+++ DATA EXTRACTS

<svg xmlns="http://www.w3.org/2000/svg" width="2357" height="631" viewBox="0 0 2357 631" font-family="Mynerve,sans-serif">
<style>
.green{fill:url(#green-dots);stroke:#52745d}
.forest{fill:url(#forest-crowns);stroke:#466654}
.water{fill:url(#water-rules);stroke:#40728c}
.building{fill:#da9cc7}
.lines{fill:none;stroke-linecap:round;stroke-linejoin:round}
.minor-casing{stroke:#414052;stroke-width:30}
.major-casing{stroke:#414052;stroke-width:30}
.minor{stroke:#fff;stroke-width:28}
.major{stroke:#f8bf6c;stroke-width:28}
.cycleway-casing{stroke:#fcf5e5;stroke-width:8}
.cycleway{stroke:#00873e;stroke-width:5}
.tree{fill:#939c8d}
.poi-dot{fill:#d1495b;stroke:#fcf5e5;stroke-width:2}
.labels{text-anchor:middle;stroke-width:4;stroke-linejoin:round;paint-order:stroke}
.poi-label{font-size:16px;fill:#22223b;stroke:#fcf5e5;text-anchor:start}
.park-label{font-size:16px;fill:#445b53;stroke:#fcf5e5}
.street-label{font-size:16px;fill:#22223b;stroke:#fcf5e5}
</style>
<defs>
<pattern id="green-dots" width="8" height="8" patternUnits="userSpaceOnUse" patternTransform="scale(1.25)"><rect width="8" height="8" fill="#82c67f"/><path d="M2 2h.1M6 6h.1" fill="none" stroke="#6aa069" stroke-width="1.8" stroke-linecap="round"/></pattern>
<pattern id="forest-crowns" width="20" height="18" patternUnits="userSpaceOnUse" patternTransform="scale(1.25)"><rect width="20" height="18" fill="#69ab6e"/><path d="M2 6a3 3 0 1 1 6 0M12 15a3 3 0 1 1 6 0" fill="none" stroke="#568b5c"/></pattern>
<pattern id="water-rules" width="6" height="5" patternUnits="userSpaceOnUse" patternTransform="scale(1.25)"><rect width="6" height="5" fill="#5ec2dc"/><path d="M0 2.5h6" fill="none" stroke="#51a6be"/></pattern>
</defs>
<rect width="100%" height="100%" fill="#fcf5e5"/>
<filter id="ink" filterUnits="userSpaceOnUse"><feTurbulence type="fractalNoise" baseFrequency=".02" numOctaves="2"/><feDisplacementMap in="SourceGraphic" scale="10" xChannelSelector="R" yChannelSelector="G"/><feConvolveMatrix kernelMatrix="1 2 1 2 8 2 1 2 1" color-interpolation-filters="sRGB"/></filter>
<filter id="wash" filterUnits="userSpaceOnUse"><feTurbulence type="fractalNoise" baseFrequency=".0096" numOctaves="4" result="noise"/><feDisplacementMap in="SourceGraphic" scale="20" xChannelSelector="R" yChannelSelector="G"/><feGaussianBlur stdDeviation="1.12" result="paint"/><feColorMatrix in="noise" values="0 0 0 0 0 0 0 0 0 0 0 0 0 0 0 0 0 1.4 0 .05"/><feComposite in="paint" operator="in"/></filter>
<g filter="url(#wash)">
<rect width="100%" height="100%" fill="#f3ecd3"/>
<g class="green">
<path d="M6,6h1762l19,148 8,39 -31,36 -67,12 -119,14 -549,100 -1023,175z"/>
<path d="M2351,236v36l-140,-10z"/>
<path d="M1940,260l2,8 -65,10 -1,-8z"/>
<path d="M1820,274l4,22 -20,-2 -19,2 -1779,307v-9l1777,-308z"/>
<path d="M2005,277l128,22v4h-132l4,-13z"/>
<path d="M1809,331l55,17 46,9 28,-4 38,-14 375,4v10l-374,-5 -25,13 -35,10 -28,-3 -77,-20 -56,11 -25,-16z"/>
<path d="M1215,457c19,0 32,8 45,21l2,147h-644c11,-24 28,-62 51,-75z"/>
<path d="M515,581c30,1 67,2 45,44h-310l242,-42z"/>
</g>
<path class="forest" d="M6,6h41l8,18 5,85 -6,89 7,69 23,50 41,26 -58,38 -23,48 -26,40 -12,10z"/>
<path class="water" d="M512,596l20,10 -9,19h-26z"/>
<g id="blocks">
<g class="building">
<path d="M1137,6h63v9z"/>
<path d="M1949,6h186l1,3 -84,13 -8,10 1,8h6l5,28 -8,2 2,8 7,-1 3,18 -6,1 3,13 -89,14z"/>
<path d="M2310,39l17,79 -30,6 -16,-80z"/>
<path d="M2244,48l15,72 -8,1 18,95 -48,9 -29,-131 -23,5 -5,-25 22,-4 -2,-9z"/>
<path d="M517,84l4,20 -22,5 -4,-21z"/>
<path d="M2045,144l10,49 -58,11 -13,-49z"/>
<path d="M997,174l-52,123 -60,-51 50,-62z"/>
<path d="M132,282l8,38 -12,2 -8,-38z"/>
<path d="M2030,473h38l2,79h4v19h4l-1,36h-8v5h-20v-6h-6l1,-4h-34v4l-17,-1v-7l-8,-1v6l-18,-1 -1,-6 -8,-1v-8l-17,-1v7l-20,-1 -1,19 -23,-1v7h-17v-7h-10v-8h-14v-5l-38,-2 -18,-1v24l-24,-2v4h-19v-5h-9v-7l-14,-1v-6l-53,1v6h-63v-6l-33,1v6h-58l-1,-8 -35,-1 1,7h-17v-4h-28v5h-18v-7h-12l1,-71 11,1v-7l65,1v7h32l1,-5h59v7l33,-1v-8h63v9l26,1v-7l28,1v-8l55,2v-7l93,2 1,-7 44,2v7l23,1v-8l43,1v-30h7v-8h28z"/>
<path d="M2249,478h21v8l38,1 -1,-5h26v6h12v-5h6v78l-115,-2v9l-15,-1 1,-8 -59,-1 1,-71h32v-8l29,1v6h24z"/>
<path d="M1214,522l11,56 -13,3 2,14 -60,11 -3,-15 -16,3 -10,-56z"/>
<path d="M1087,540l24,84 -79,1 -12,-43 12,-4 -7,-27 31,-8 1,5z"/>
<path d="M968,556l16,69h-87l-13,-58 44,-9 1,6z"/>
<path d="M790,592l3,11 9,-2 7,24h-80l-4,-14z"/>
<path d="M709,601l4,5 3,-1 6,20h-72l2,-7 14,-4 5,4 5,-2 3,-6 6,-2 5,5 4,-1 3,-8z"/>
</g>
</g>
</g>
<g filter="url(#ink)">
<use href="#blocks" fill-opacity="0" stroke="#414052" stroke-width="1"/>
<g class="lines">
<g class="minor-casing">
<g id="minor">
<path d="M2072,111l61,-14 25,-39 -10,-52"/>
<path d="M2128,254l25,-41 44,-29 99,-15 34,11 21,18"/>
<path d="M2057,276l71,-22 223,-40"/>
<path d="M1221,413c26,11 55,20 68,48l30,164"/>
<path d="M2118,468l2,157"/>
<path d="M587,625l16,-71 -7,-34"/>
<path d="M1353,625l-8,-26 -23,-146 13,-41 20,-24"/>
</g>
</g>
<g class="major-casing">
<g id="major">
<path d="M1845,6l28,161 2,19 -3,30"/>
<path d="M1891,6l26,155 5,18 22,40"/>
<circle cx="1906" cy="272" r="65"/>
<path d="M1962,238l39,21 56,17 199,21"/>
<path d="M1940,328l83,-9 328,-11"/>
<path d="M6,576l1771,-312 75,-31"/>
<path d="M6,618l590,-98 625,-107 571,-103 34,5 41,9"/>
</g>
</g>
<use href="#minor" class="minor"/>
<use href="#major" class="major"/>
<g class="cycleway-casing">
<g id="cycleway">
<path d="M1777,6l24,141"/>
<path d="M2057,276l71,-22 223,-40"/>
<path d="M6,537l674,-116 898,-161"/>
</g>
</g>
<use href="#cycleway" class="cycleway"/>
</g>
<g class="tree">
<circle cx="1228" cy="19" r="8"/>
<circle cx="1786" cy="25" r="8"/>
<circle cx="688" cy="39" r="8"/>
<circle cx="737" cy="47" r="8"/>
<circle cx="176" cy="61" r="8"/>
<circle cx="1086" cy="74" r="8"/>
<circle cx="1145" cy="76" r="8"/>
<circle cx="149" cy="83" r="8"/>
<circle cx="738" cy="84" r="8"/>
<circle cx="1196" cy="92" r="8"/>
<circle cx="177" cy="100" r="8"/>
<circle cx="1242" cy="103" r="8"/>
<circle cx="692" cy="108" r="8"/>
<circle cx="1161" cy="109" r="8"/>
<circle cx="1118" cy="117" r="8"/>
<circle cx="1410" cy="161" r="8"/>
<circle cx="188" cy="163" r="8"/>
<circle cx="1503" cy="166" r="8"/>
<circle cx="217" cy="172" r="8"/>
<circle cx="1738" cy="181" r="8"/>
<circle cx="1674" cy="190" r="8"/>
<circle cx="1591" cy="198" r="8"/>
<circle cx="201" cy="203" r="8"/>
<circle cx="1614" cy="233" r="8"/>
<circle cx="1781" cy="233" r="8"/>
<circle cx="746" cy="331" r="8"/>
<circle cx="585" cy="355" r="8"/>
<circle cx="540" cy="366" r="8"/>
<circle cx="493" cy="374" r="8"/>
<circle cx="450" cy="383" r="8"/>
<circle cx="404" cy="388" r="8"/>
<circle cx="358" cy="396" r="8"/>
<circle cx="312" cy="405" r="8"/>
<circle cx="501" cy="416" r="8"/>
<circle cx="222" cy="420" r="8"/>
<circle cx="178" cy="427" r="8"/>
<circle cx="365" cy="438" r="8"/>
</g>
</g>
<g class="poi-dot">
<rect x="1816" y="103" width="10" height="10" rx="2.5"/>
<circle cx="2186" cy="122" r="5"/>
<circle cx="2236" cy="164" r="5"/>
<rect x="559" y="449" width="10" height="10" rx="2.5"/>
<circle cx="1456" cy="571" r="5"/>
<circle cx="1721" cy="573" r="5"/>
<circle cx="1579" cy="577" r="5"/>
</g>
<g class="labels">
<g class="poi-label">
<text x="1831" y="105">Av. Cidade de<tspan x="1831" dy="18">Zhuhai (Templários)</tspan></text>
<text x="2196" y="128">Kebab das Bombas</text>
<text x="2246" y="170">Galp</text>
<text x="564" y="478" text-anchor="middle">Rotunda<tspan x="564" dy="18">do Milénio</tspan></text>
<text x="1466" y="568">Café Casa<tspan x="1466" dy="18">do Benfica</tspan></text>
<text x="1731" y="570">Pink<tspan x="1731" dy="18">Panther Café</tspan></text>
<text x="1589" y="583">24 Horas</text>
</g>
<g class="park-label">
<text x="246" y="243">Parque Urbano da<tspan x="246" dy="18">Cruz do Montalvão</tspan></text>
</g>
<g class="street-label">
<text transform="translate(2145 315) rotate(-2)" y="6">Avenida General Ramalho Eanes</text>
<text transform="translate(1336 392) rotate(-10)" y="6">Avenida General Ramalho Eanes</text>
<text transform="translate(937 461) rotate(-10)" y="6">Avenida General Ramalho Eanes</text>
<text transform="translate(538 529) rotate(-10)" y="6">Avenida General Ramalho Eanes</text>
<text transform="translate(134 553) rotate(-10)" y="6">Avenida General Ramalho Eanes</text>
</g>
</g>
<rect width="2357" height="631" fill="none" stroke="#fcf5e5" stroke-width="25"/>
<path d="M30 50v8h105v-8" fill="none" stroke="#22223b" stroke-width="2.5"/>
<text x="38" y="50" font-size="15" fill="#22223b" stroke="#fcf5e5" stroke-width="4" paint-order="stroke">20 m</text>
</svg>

++++++

* _TASK DETAILS_:
Reproduce each line from the records that contains the word "wash".

* _OUTPUT_:
<filter id="wash" filterUnits="userSpaceOnUse"><feTurbulence type="fractalNoise" baseFrequency=".0096" numOctaves="4" result="noise"/><feDisplacementMap in="SourceGraphic" scale="20" xChannelSelector="R" yChannelSelector="G"/><feGaussianBlur stdDeviation="1.12" result="paint"/><feColorMatrix in="noise" values="0 0 0 0 0 0 0 0 0 0 0 0 0 0 0 0 0 1.4 0 .05"/><feComposite in="paint" operator="in"/></filter>
<g filter="url(#wash)">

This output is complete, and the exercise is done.